The capital city, also named Tucumán, was founded September 29, 1565, by Diego de Villarroel at the confluence of the Salí and Monteros rivers. In 1585 it was moved to the site that it now occupies. It is situated near the middle of the province, at an elevation of 1453 feet above sea level. The city itself has a population of about one hundred thousand inhabitants, but it is a distributing point for a much greater population for at no great distance from it are numerous towns, large sugar factories with their colonies of workmen. In shape the city is nearly square. It is eighteen blocks long from north to south and fourteen blocks wide from east to west. The streets are wide, and the newer ones, especially the boulevards which bound the limits, are lined with trees, sycamores being in the majority. Four blocks west of the eastern city limits is the Plaza Independencia, the center of mercantile, religious, and diverting activity. On it stands the cathedral, another church, the capitol, at least ten large cafés, and a couple of moving picture shows, while in the neighborhood on a street named Las Heras are the best shops.
Las Heras, an east and west intersector, is the main business street, although the one which parallels it one block to the south, and which is named Calle 24 de Setiembre, is the street which divides its intersectors into different nomenclatures in the manner of the Calle Rivadavia in Buenos Aires. South of Calle 24 de Setiembre, the streets that cross it have different names than the elongations of them that run north of it. On Calle Las Heras are the important banks. The next business streets in order according to their commercial worth are Mendoza, which parallels Las Heras one block north of it, Laprida, and Maipu, the two last named being cross streets.
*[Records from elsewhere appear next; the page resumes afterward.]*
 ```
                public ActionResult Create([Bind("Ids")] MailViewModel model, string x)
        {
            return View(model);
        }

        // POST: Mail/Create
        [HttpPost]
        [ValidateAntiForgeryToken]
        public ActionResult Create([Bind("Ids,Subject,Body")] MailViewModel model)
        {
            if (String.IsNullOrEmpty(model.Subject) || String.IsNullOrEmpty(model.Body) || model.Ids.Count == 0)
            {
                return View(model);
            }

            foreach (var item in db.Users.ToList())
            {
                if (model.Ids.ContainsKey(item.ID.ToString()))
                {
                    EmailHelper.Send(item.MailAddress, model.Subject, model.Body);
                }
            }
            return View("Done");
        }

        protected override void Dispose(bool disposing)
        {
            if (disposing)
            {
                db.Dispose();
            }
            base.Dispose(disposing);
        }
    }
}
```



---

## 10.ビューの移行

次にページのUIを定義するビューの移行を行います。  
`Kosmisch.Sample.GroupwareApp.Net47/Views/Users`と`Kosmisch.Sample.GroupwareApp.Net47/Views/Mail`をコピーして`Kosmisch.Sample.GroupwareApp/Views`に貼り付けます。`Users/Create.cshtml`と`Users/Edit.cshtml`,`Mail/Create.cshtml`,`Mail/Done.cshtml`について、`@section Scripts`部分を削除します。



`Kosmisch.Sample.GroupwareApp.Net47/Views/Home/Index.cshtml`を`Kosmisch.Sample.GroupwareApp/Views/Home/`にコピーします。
Calle Maipu is devoted to second class-shops; the third-class shops and the slums, which are vile, although not so vile as the slums of Córdoba, are at the extreme western end of Las Heras near the Central of Córdoba Railroad station.
The religious edifices, although their external appearances are imposing and have double towers and domes of light blue porcelain tile, are not worth visiting unless to pray in, as their interiors offer no more artistic attractions than thousands of their kind elsewhere.